Overheard: "his girlfriend fucks him with the lights off. It's not serious."
lmfao. well really. it's not love if you cringe at the site of his anus.
He told me he had more lines than a plaid shirt
My mom is wearing Ed Hardy. There aren't words.
She made me add her as a friend on fb before she got into my bed... I sense a stalker
Ok just don't go to jail. I saw your account balance. It can't take that.
how the fuck is Katelyn 5'1" and 85 lbs and she tackled a bouncer to the ground?
Omg, looked at my call history, and judging by the times of calls it took me like half hour to walk home frommcds
We are stranded. Come find us. Bring an egg
In her drunkenness, she packed a bag with tequila, two shot glasses, salt, a knife, and two pears. She was prepared but too high to distinguish pears from limes.
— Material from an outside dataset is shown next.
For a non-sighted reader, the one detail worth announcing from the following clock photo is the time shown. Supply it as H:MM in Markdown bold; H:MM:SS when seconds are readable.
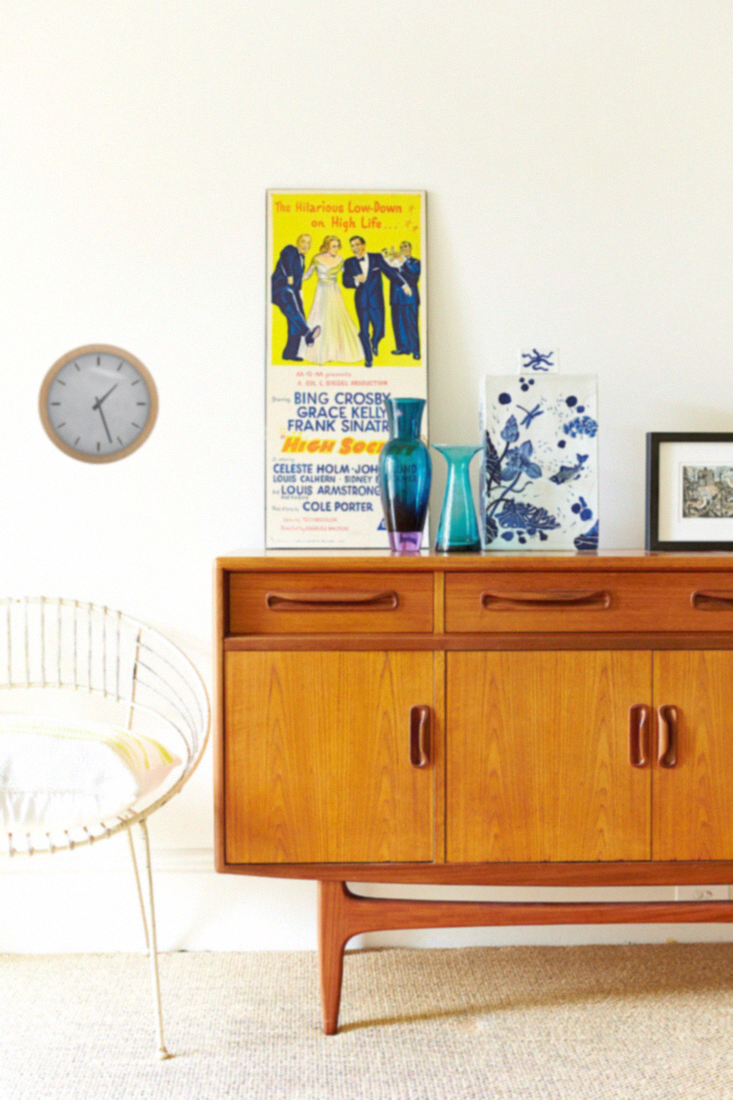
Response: **1:27**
Does buying my brother condoms for Christmas say "keep having sex with her, I like her" or "dear god, do not get this girl pregnant"?
On the food pyramid big dick are "sometimes foods"
There is a check pinned to the wall at Connor's. It's a check I wrote for $1,000,000... To you. Clearly you made out well on St. Patrick's day. Thanks for being too shitfaced to remember to grab that.
Whelp, I woke up on the front lawn this morning. I have got to stop wearing these underwear. Every time I do, I end up puking in someone's greenery.
My prof handed me back my essay on Lesbians in literature, gave me an A and then we had sex in her office. Told you she was gay.